Time to return to arranged marriages

In human affairs, if there is one decision that the great majority of us make that stands head and shoulders above all others in consequence, it is who we will choose to marry. Indeed marriage will likely set off a chain of events that will be felt for a lifetime and generations to come.

Any twenty year old suspects this to be true. Any forty year old knows it to be true. Any sixty year will testify from the mountain tops.

This and other truisms need to be restated and justified because we live in strange times, made strange because a good quarter of us are challenging which way is up, thus forcing the rest of us defend the obvious.

So stand, stretch out your arm in line with your body directly above your head, extend your index finger, and try to touch the sky. That is the direction of up.

Likewise it should go without saying that marriage is born of our human nature, both man and woman being drawn to it, and that it is the font of human security and comfort for both the husband and wife, as well their children because children obviously need both their mother and father and all that the home they make together provides.

It should also be obvious that the Sexual Revolution of the 1960’s and the related coming of No-Fault-Divorce has since 1970 mass produced children born out of wedlock and broken homes, which has in turn mass produced people that are just a lil’ bit broken. We see these people everywhere today as well as in the mirror.

It is likewise obvious that as we grow older we grow wiser. At least usually.

It is also obvious that while we are individuals, virtually all of us live within familial groups and tribes, though modern the tribe may be. And heaven help the poor soul who finds himself truly alone, without family or tribe.

This all being the case, the young man or woman is wise who knows she is not and thus seeks and considers the counsel of the elders in her family and clan.

Likewise, said elders are wise who consider the young of their clan and lend them their experience and wisdom as they make important decisions in their youth that will have long term consequences for themselves as well as the whole family.

To better assure sound marriages in the next generation wise parents and family elders start by preparing their young to not only to be good and emotionally well balanced men and women but also good husbands and wives.

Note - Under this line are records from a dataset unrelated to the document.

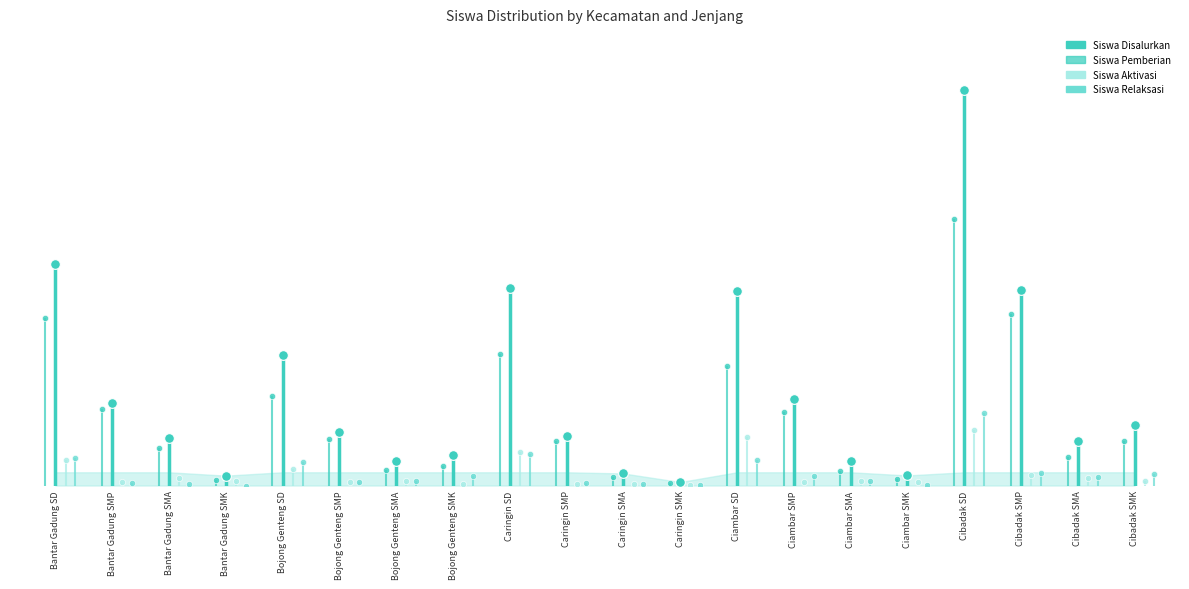

How many interior local peaks does the Siswa Aktivasi series have?

8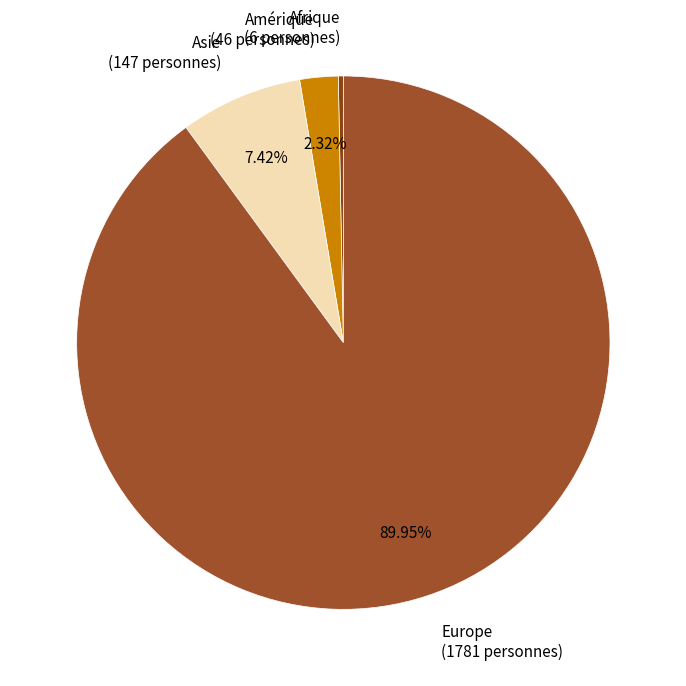

True or false: Asie accounts for 14% of the total.

False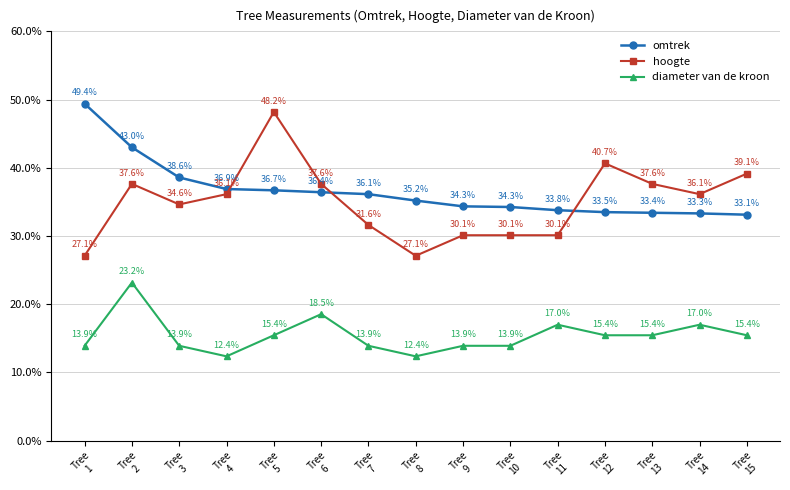

Which series changed the most between Tree
4 and Tree
7?

hoogte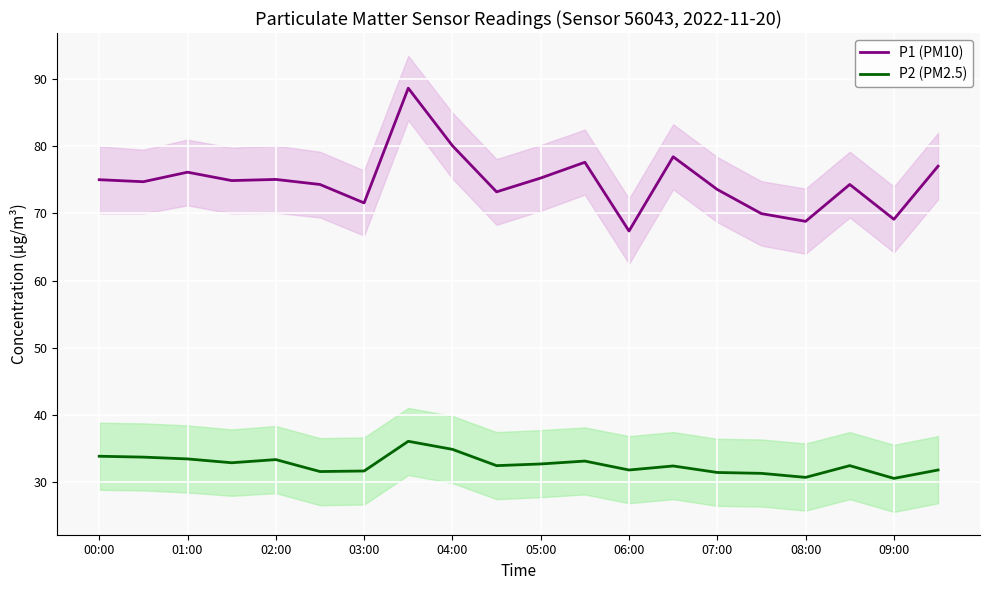

True or false: P2 (PM2.5) and P1 (PM10) intersect in this chart.

False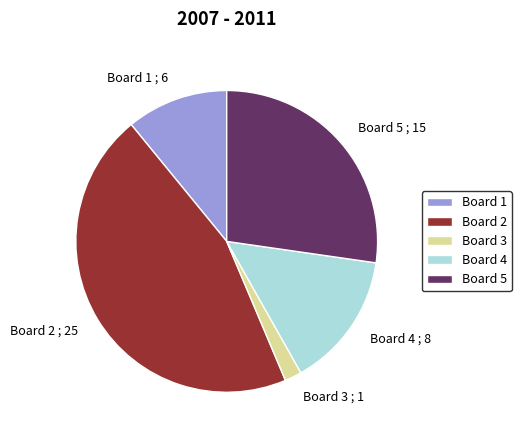

Is there any slice that represents more than half of the pie?

No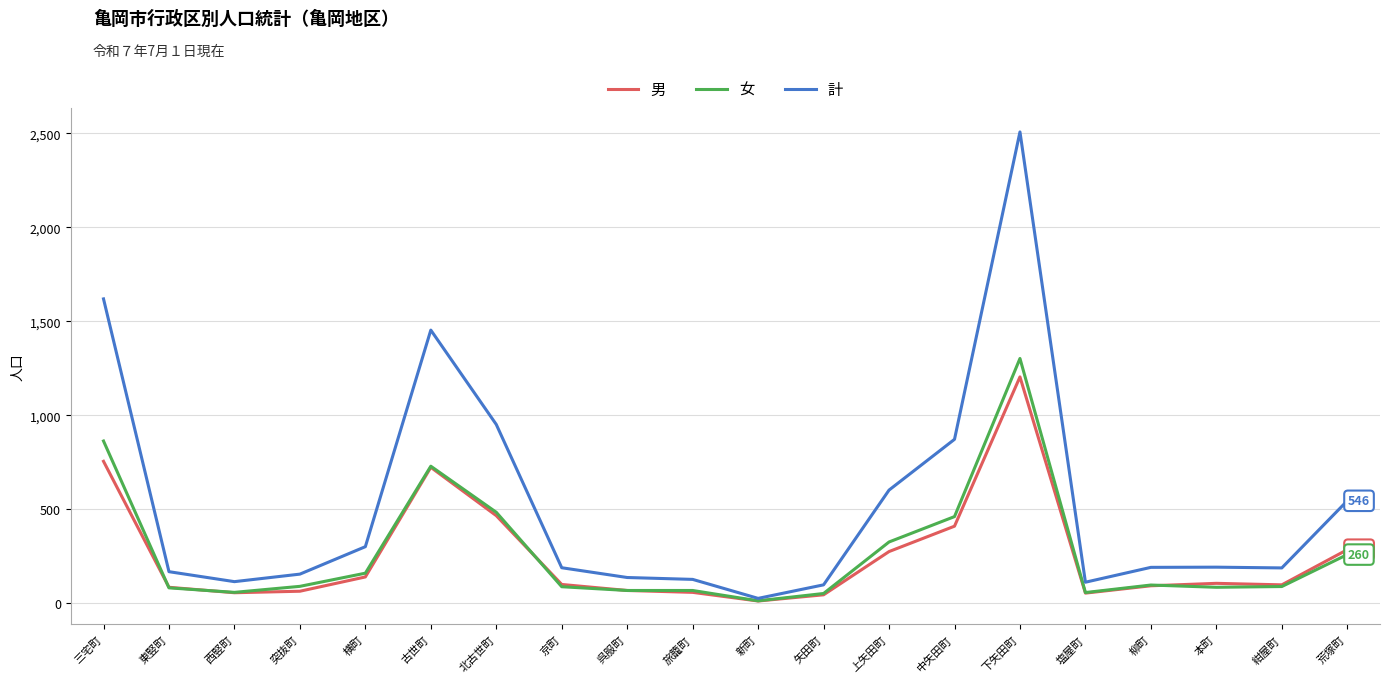

List the series in order of their peak value, highest first.

計, 女, 男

But it shouldn’t stop there.

For ages stretching back to the mist of history peoples everywhere have participated in the selection of their young’s spouse. Indeed arranged or semi-arranged marriages have been the norm until the modern age.

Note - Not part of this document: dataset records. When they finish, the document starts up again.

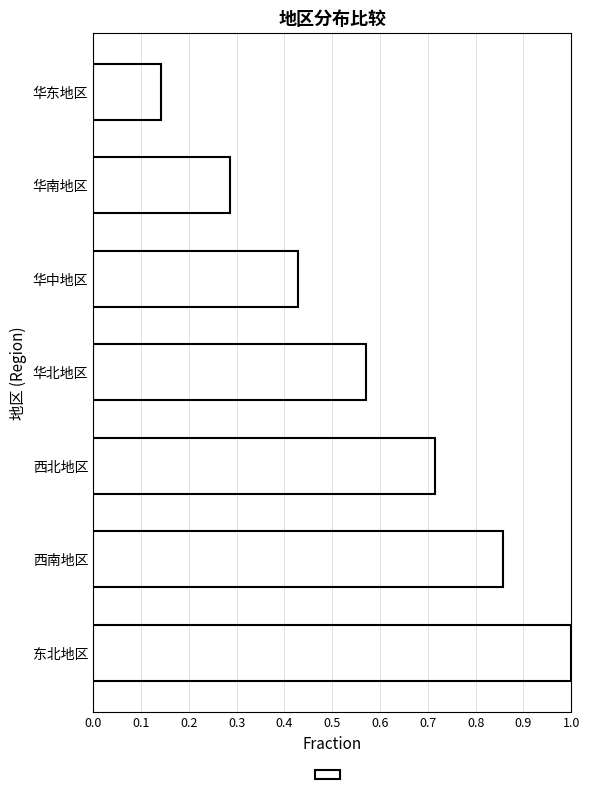

At which label is the value closest to 0?

华东地区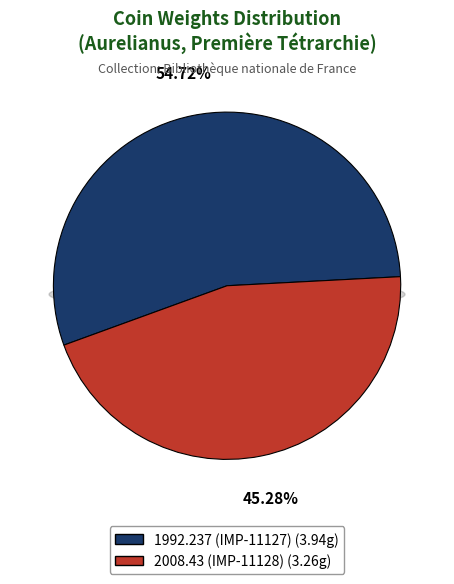

To the nearest percent, what is the combined percentage of 2008.43 (IMP-11128) and 1992.237 (IMP-11127)?

100%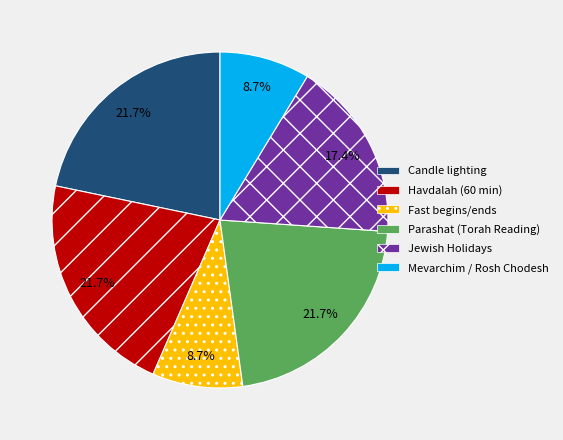

What is the total percentage of Mevarchim / Rosh Chodesh and Candle lighting?

30.4%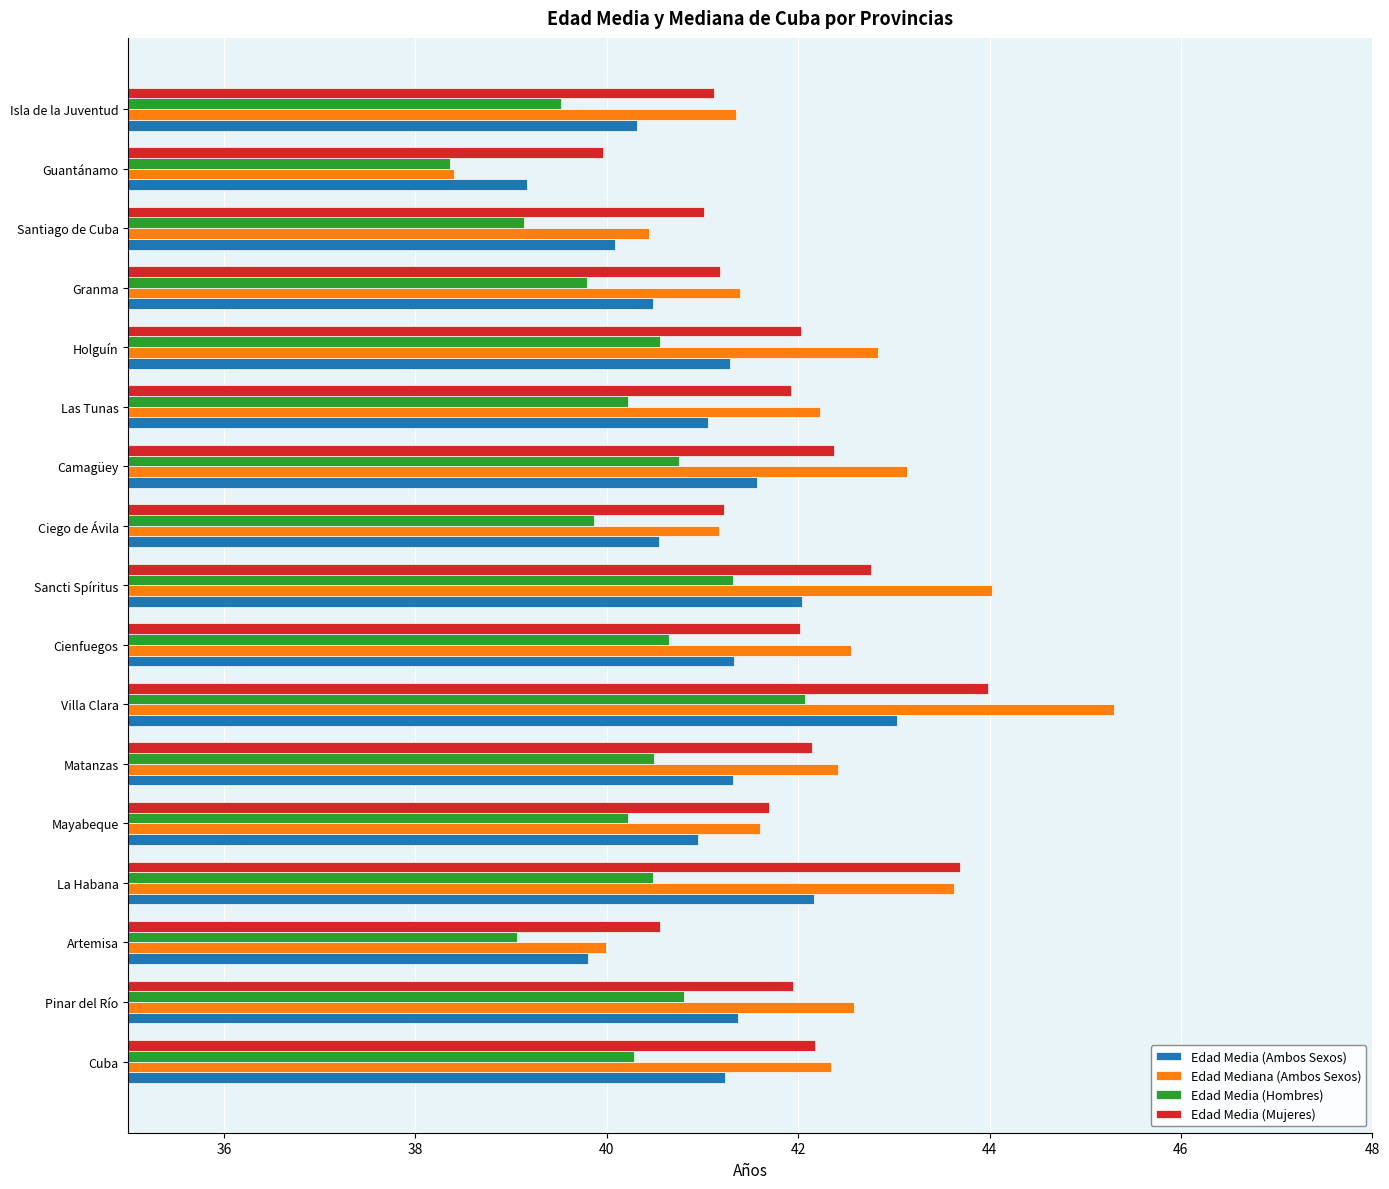

Rank the series by their maximum value, from lowest to highest.

Edad Media (Hombres), Edad Media (Ambos Sexos), Edad Media (Mujeres), Edad Mediana (Ambos Sexos)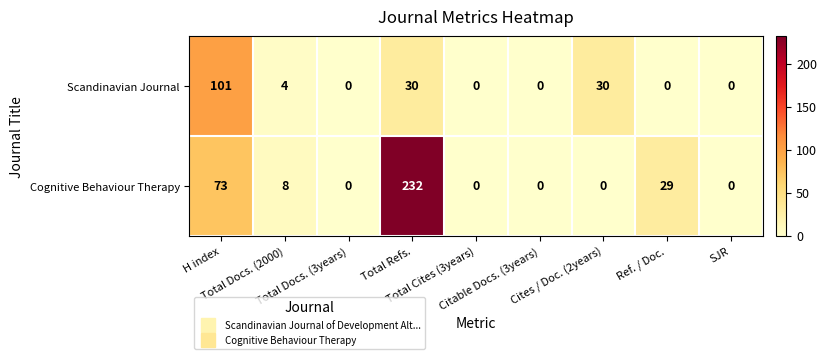

How many data points in Scandinavian Journal are above 0?

4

This grates us today only because we have been conditioned for generations now by radical notions of individuality, and during this same time romantic and sexual feelings have been elevated to principal considerations.

So let’s get this straight. In today’s paradigm you make the most important decision of your life, without a life time of experience to guide you, base on how you feel?

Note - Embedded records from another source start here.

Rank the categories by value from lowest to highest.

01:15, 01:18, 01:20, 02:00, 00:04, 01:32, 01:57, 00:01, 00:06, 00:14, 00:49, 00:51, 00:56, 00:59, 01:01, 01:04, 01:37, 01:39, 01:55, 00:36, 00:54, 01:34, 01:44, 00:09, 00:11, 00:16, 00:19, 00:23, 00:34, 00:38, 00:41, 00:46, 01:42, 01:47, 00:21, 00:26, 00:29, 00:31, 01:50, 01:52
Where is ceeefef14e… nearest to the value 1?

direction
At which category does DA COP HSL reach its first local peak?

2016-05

This is a recipe for disaster and the proof is in the pudding all around us and has been for years.

On the other hand some form of arranged marriages makes sense if we view ourselves as individuals within a family group, each of which is the font and support of the other.

Those ill-prepared for marriage, the immature, or the emotionally erratic or unbalanced should not expect to have a successful or satisfying marriage, but rather endless struggles until they grow up, straighten up, or break up.

But if you are a young grownup that is more or less squared away, and ready for the rest of your life to put someone else first, then my advice is pick two or three older members of your tribe (blood or not) who genuinely care about you, and ask them to help you vet suitors, or those to be suited. As it has been said for ages, there is wisdom in much counsel.

As for parents and clan elders, you ought not allow your young folk to introduce just any yahoo into the tribe.